Now let’s look at what has changed. We can’t deny long-term, permanent changes have been brought on by COVID-19. Most relevant to strategic planning, the content and nature of our assumptions and beliefs will be different—the process we follow will not. We live in a different world now. In order to succeed in business after a global pandemic, leaders need to factor the following into their planning:

  • A move from shareholder value toward stakeholder capitalism  
  • A push toward communal interest, not individual interest
  • A more powerful voice of the employee. Megaphone platforms like Glassdoor and social media enable and magnify these voices.
  • Our customers’ and employees’ values, attitudes and behaviors 
  • The nature of work, its structure, and location
  • The role of the office
  • The nature of education and the value of a college degree

These are big concepts and even bigger opportunities for your business.
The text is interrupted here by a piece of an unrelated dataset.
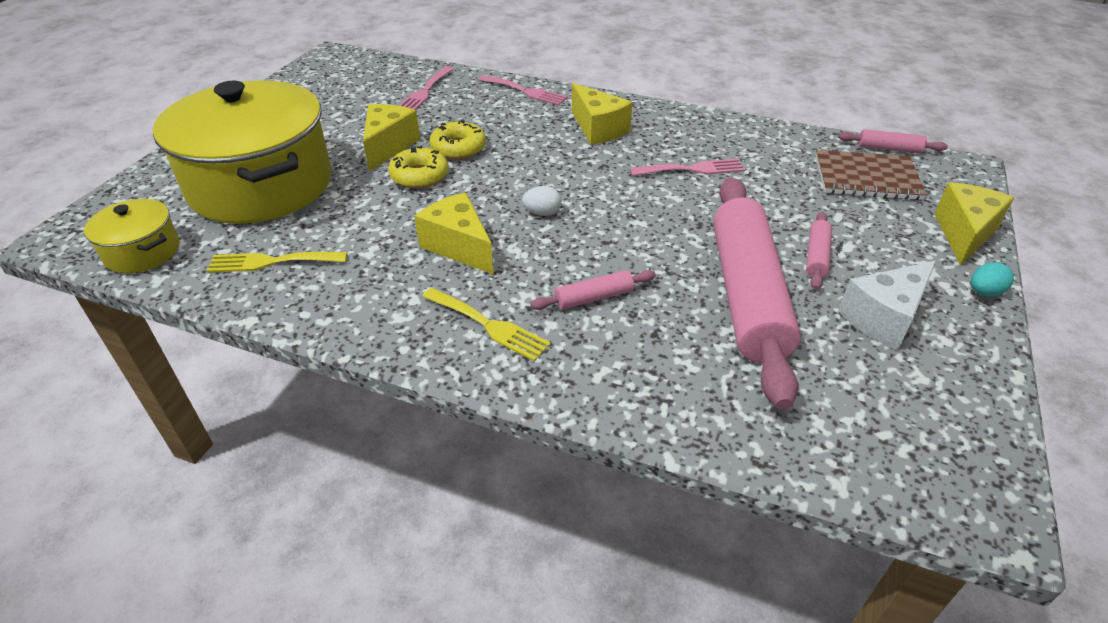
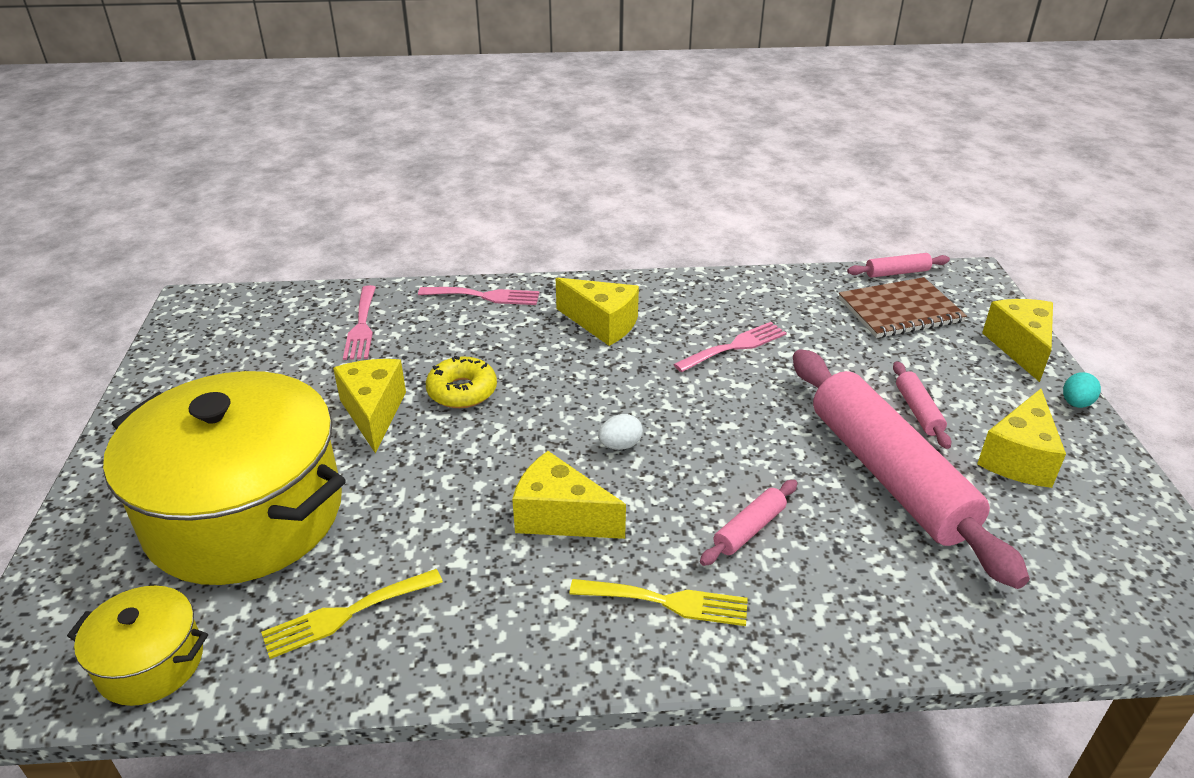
camera: 25 degrees left, 5 degrees down
yellow donut [388,146,449,189] -> none
white cheese [838,260,936,350] -> yellow cheese [977,389,1066,488]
I plan to do future blog posts going into more detail in each of these areas, so please check back often to learn more.

A universal inflection point brings unprecedented opportunity

The world has changed and so has what people value and how they interact. We are in the middle of a worldwide inflection point.  
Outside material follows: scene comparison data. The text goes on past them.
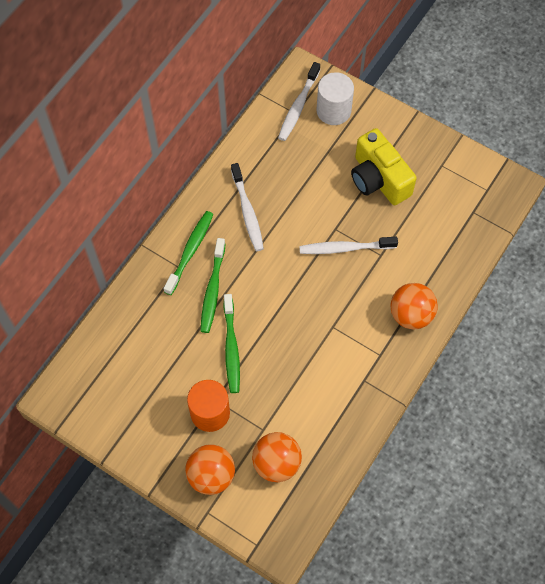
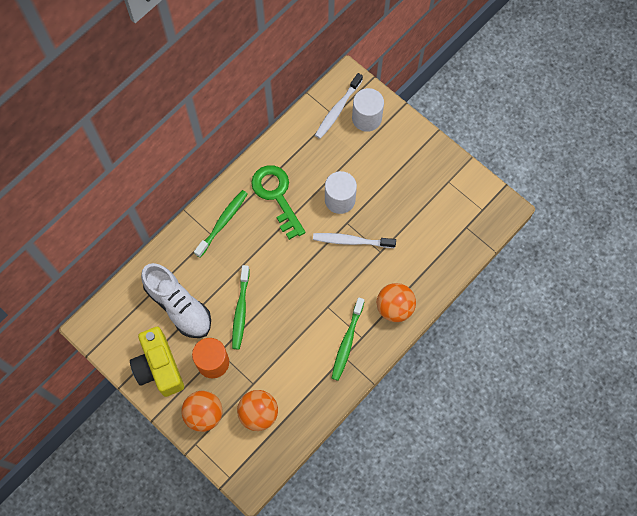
camera: 10 degrees right, 5 degrees up
green toothbrush [201,238,226,333] -> green toothbrush moved to [332,297,364,381]
white toothbrush [231,163,264,251] -> green key [251,165,305,240]
yellow camera [351,128,417,205] -> yellow camera moved to [130,327,184,397]
none -> white shoe [141,263,211,338]
none -> white cylinder [325,171,357,214]

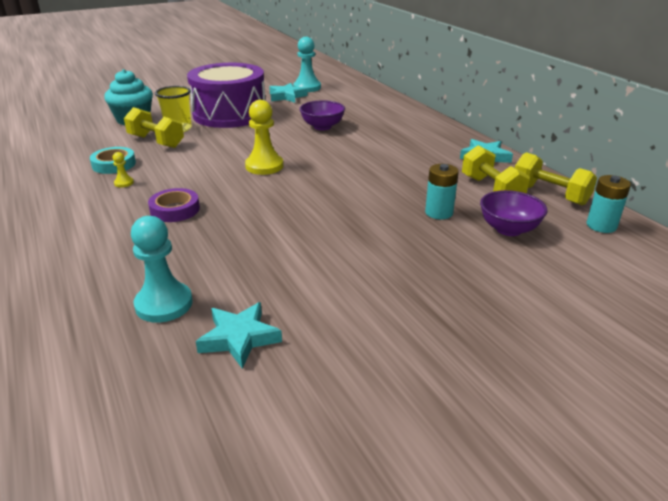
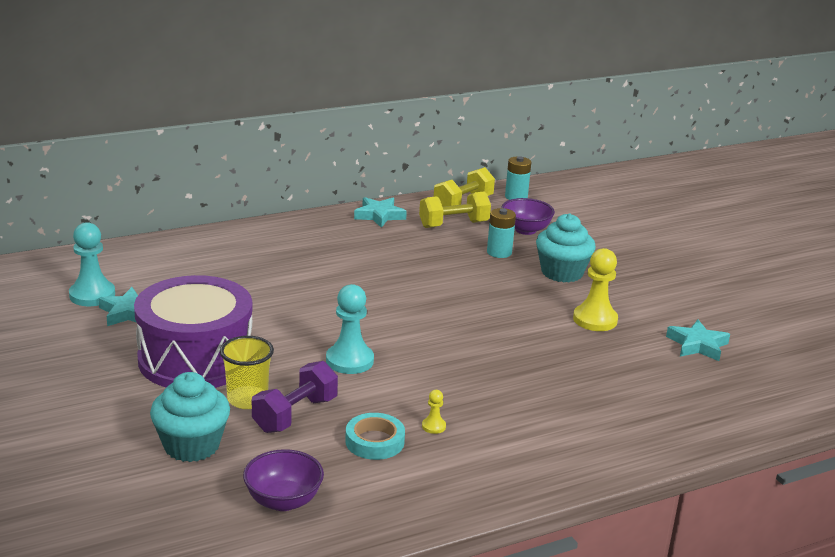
camera: 90 degrees left, 5 degrees down
yellow dumbbell [124,107,184,148] -> purple dumbbell [252,361,338,433]
turquoise pawn [131,216,192,323] -> turquoise pawn moved to [326,284,374,374]
purple tape [148,188,200,222] -> none
yellow pawn [245,100,283,175] -> yellow pawn moved to [573,248,618,331]
purple bowl [299,100,345,130] -> purple bowl moved to [243,449,324,511]
none -> turquoise cupcake [536,213,596,282]

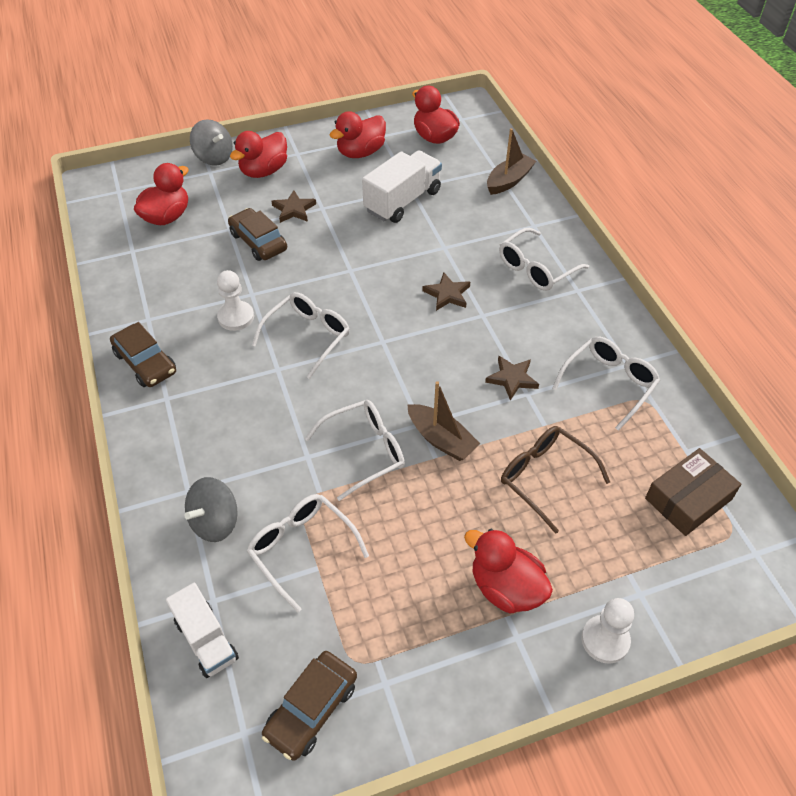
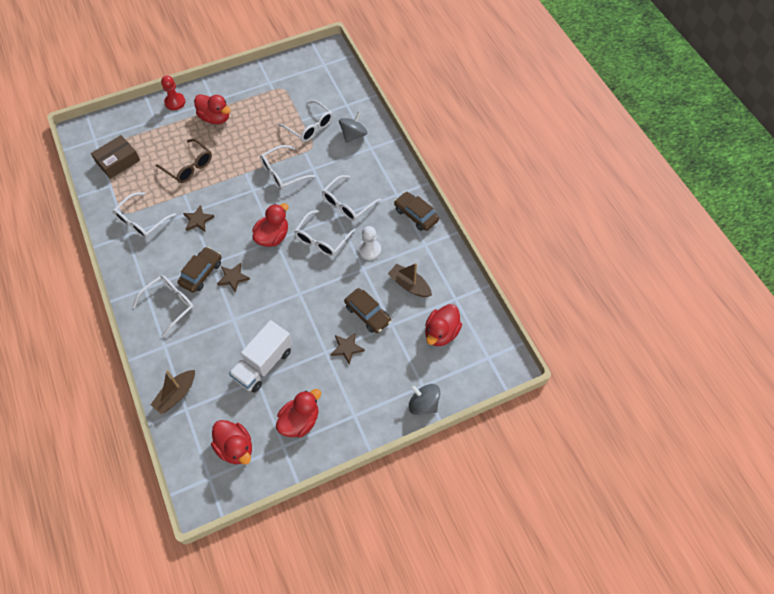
camera: 175 degrees right, 10 degrees up
white truck [166,583,239,678] -> none
red duck [230,131,287,178] -> red duck moved to [252,203,289,247]
brown car [262,651,357,761] -> brown car moved to [177,247,222,293]
brown boat [408,381,480,461] -> brown boat moved to [388,263,432,297]
white pawn [581,598,634,664] -> red pawn [161,76,185,110]
none -> white glasses [322,175,381,221]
This is a chance to rewrite the rules. During this planning cycle, this is a chance to question and debate all long-held assumptions. Just take a look at the recent press: Big, established companies are trying to “get back to normal” (and struggling). Small, agile and progressive companies are working on defining the “new normal.” The biggest change resulting from COVID-19 is that organizational resistance to necessary change can no longer hide. Excellent! It’s no longer as acceptable to say “because that is the way we always did it,” or “you do not understand how our business works.” Today, everyone is in the same boat, and no one knows how it will all work. 

Final thought

When you are debating assumptions this year during your planning process, really debate the longest-held assumptions—the ones that are there because they always have been. This may be the most important part of your process and the key ingredient to not just surviving the pandemic, but thriving long after. You may finally disrupt yourself and unlock great new value that opens up a new world of opportunities.